When Dr. Russell begins work this summer, he might be the only otolaryngologist in the country whose entire patient census and surgical pipeline will be generated by admissions to his hospital. Although there are otolaryngologists around the country who spend the majority of their time working with inpatients, nearly all work an clinical outpatient service as well.
“The hospitalist model turns the traditional ENT practice on its head,” Dr. Russell says. “An otolaryngology practice we think of as being centered around the clinic, and the clinic and referrals is where we generate our operative cases and our patient load. The question really becomes: Can you sustain a practice without a clinic-based model?”
David Nielsen, MD, executive vice president and CEO of the American Academy of Otolaryngology-Head and Neck Surgery, says that while there is no current groundswell for the model, he can envision physicians being drawn to it for two reasons: an aging cohort of otolaryngologists and younger physicians looking for work-life balance.
The hospitalist model turns the traditional ENT practice on its head.
—Matthew Russell, MD, oto-hospitalist, University of California at San Francisco
And while the otolaryngology world at large has not yet answered in unison, the presence of what some are calling an oto-hospitalist is the latest in a series of what HM pioneer Robert Wachter, MD, MHM, has termed “hyphenated hospitalists.” Dr. Wachter, chief of hospital medicine and chief of the medical service at UCSF Medical Center, a former SHM board member, and author of the Wachter’s World blog, says the needs of otolaryngology present the same set of circumstances that allowed internal-medicine-based HM to flourish.
“The forces,” Dr. Wachter wrote in January on his blog, “are the same: sick patients, highly specialized providers who may not be comfortable with all the issues that arise in the hospital, and the need to focus on system improvement.”
But just adding hospitalist to a job title is not the mark of HM’s presence.
“You can have any hyphenated medical specialist managing patients, but the question is, What are you getting out of it as a hospital or a hospitalist, or as an institution?” adds Gulshan Sharma MD, MPH, associate professor at the University of Texas Medical Branch at Galveston. “The hospitalists really have to figure out their boundaries.”
Dr. Russell says some physicians could be dismissive of the idea of an oto-hospitalist because they’re not clear about the role. They might picture a glorified resident constantly walking between wards to serve as a secondary opinion for other specialists. “There is a perception that this may not be a glamorous position,” he adds. “There’s an assumption that the position is nonsurgical.”
Dr. Russell’s workflow will include rounding and consultations across different wards, and he will assist with complex airway issues. But he also will perform surgeries and work on quality-improvement (QI) initiatives.
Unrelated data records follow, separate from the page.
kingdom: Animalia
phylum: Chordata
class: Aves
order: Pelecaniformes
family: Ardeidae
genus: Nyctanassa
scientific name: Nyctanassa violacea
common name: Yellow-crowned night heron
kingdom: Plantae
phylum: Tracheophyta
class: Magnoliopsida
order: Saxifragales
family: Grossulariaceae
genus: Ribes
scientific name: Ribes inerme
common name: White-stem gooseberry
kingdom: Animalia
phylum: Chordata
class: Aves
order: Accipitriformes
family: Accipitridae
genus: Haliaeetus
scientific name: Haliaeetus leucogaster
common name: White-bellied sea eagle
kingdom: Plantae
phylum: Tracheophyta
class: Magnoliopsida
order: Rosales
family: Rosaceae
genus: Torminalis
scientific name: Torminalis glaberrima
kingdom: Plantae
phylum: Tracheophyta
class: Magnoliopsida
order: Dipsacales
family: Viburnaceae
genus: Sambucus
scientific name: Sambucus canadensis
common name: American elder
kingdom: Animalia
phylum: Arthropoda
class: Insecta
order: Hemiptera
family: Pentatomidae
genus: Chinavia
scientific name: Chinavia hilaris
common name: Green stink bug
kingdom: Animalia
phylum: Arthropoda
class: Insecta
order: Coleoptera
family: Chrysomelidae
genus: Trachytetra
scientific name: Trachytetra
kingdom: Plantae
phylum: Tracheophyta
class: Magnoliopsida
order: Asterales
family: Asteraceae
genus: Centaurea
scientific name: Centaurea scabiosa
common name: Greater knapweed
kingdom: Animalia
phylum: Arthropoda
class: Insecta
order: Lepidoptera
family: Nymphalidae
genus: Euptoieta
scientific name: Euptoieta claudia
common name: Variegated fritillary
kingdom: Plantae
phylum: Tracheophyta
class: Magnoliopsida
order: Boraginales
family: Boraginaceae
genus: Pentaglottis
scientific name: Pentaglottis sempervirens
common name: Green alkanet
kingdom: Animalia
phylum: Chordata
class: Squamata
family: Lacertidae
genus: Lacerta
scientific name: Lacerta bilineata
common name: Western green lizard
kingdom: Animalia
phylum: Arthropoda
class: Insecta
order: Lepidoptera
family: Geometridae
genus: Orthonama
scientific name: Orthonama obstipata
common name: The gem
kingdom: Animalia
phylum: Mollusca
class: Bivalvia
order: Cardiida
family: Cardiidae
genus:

For those who doubt the variety that a purely inpatient setting can deliver, Dr. Russell eagerly quotes statistics from a two-year pilot program UCSF ran before hiring him as a full-time ENT hospitalist:
- 300 inpatient consultations the first year, not including ED and urgent care;
- Sinonasal and laryngotracheal were the most common consults;
- 200 procedures generated billings; and
- 45% of procedures were laryngotracheal, 33% were sinonasal/anterior skull base, and 10% were otologic.